Ray Hoot, the owner of a Riverbank tattoo shop, surprisingly agrees with the report. He says the city needs to take a close look at the people who want to open tattoo parlors.
"They do need to get a grip on it, so they can make sure that anybody who is tattooing or body piercing is licensed, and they hold practitioners licenses which are required by the state of California," Hoot said.
In just two weeks alone, Riverbank City Manager Jill Anderson says she received four inquiries about opening tattoo shops in city limits.
"That raised my concern that, gosh, do we have the tools in place to properly regulate those?

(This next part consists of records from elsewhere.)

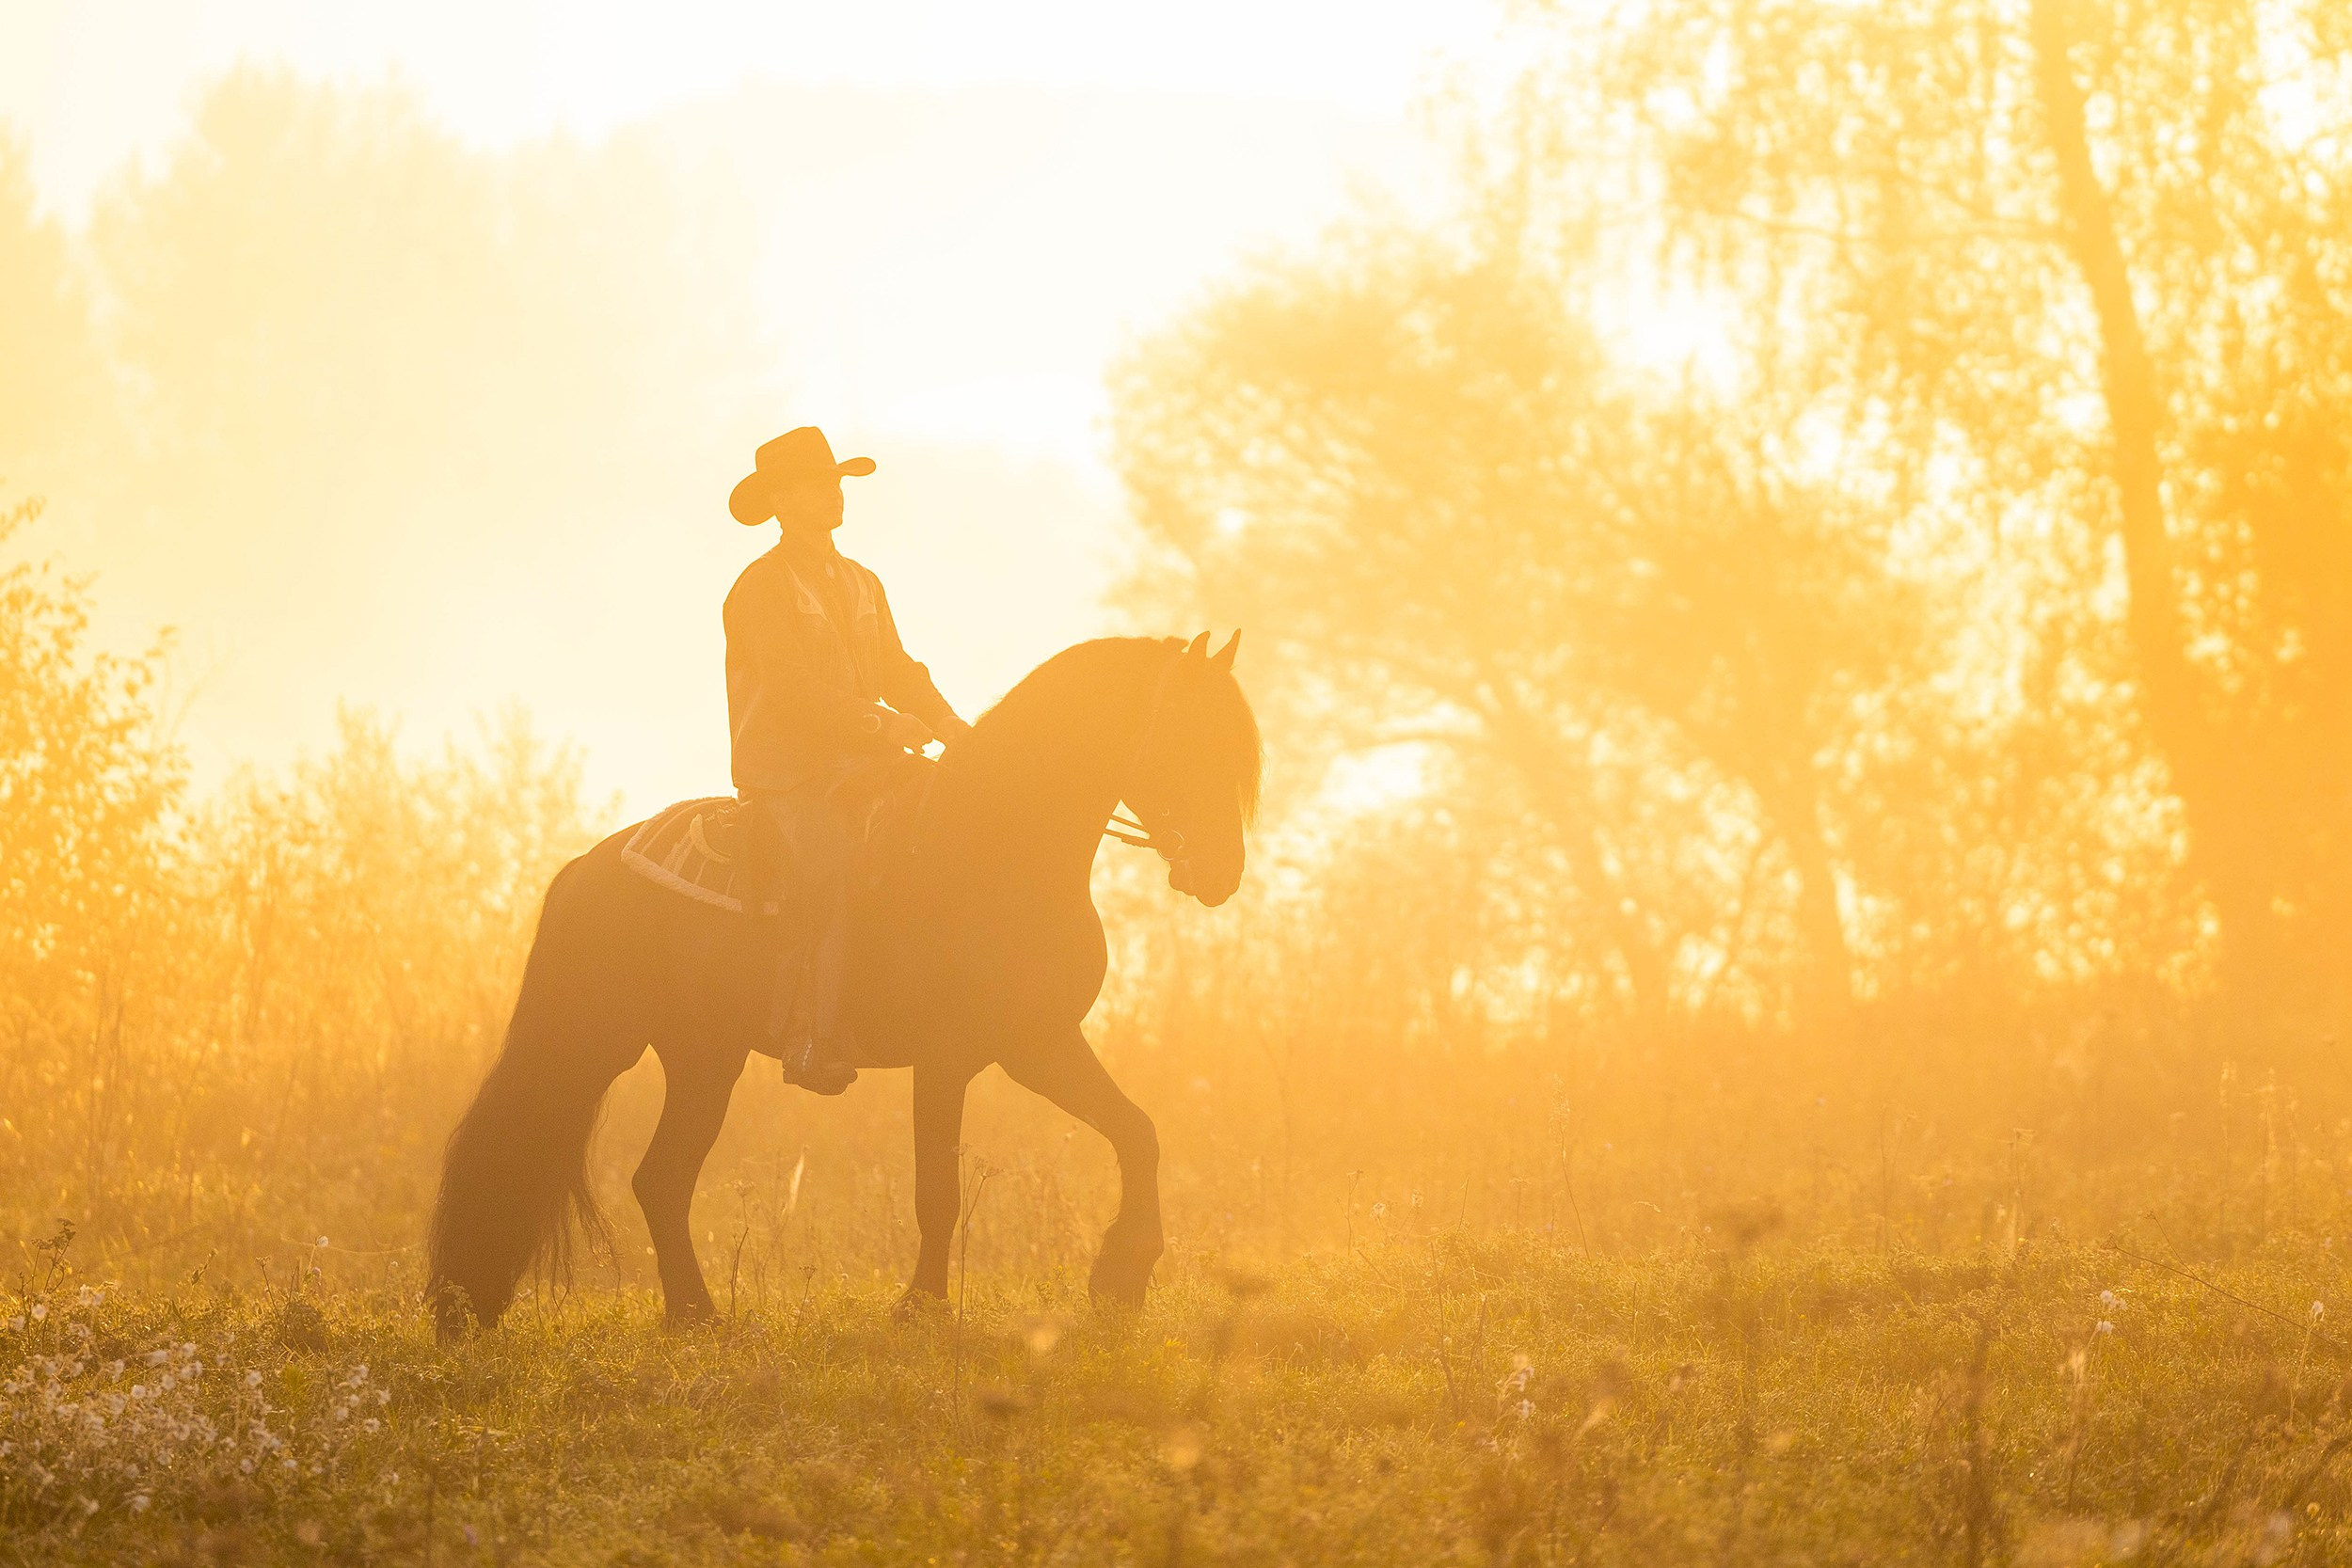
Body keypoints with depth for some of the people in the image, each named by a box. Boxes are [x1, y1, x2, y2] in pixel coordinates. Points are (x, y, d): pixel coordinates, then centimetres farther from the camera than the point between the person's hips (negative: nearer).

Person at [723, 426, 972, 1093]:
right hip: (786, 772, -8)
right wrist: (881, 722, -23)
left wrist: (945, 721, -1)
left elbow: (896, 669, 19)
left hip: (853, 764, 8)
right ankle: (808, 1039, -34)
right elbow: (790, 687, -16)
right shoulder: (762, 587, -5)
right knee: (825, 867, -31)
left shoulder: (862, 584, 22)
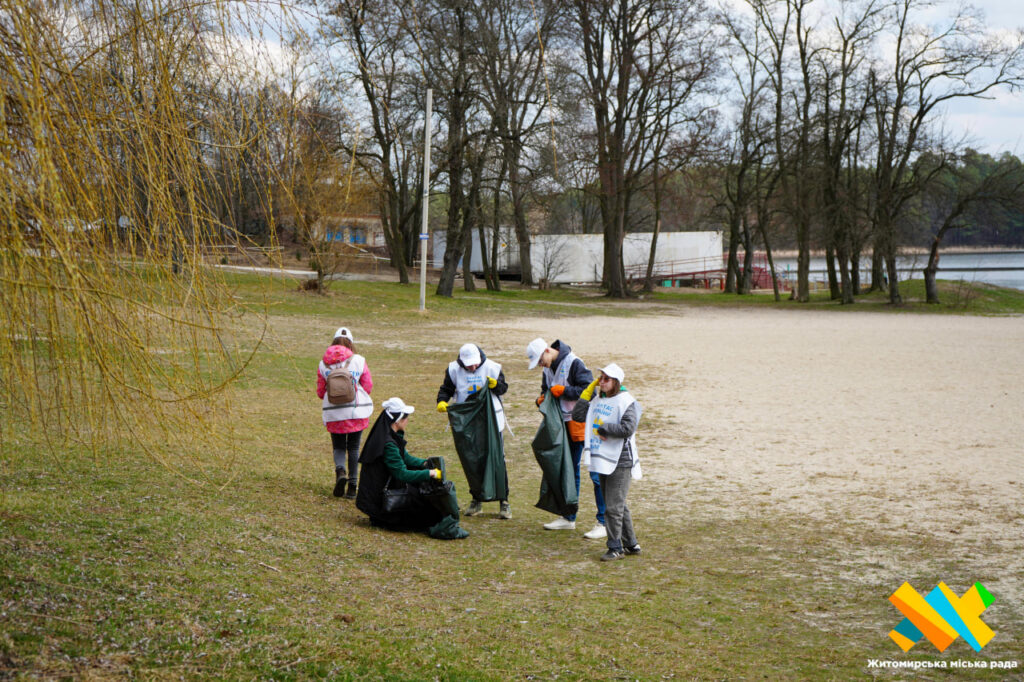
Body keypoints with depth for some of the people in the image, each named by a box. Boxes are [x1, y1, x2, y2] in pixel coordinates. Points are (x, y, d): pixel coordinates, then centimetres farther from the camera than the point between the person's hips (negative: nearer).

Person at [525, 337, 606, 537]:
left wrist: (564, 391, -19)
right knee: (569, 470, 16)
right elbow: (546, 391, 23)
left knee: (596, 472, -8)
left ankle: (604, 522, -5)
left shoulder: (574, 363, -15)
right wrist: (541, 399, 1)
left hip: (583, 422, -9)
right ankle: (569, 518, 27)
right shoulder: (547, 369, 10)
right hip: (565, 423, 9)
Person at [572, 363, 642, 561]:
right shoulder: (597, 400, 12)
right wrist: (589, 390, 6)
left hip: (620, 462, -8)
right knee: (618, 506, 15)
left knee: (614, 506, -7)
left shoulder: (626, 402, -11)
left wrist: (603, 429, -15)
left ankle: (615, 548, 3)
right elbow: (578, 415, 9)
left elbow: (628, 428, -23)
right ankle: (631, 544, 25)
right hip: (602, 461, 8)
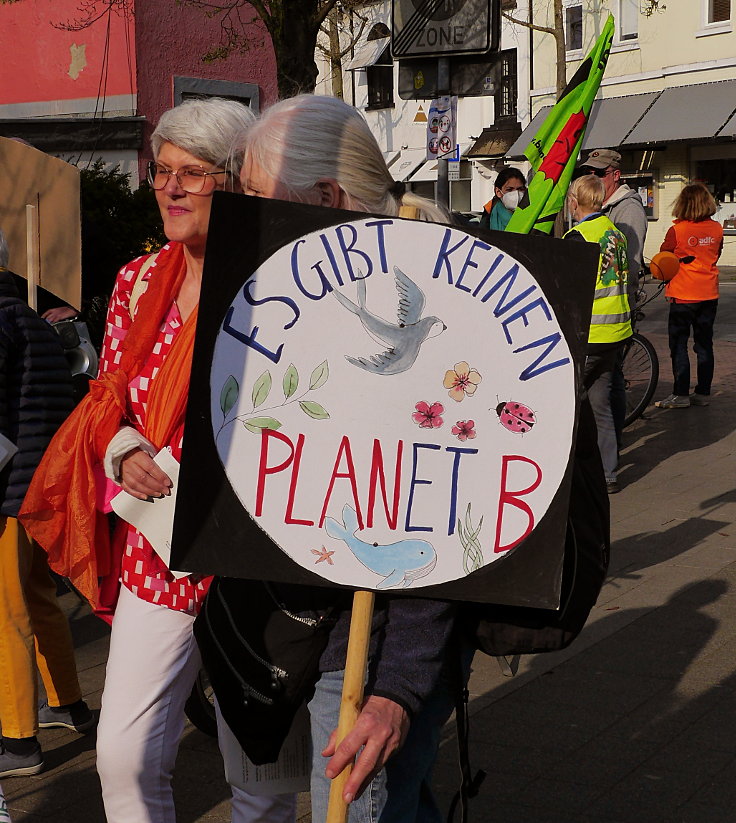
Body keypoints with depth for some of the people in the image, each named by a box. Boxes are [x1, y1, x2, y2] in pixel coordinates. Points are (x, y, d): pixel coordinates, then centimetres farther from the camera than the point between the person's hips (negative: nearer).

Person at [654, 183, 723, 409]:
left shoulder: (677, 231, -14)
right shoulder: (717, 229, -1)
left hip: (683, 295, -4)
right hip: (709, 294, 4)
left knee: (678, 345, 2)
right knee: (704, 344, 11)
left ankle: (680, 395, 1)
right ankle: (703, 392, 15)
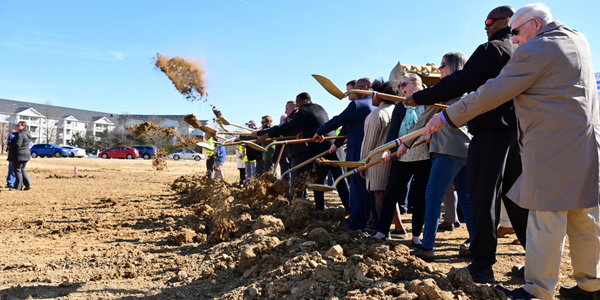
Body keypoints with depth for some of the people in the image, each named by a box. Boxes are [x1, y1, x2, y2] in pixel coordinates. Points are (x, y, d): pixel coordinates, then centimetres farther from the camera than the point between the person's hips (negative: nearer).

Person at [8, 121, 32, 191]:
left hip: (18, 156, -9)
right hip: (25, 155, 9)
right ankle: (28, 184, 14)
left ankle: (18, 187, 7)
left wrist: (9, 144, -10)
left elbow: (17, 144, -26)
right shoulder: (27, 134, 12)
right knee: (22, 170, 17)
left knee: (17, 170, 0)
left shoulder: (20, 134, -18)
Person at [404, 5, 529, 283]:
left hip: (491, 132, -8)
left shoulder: (491, 49, -5)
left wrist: (420, 98, -11)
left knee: (485, 198, -4)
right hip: (518, 132, 8)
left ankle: (482, 267, -1)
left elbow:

And the answer to that question is that we do not," Anderson said.
The city's concern is regulating the tattoo business.
"Massage parlors became much more mainstream about 10-15 years ago. And we found then that we don't have the right tools to manage them properly," Anderson said. "There were some that used it as a cover for illegal activity including prostitution and human trafficking."
On Tuesday night, the city council will vote on whether to put a 45-day moratorium on the tattoo shops.
"I think that we could get a handle on what tools we might need. Whether we can actually get them implemented in 45 days remains to be seen," said Anderson.
Anderson says background checks, hours of operation and location are things the city could enforce.
Four out of five council members will have to vote 'yes' on Tuesday for the temporary ban to go into effect.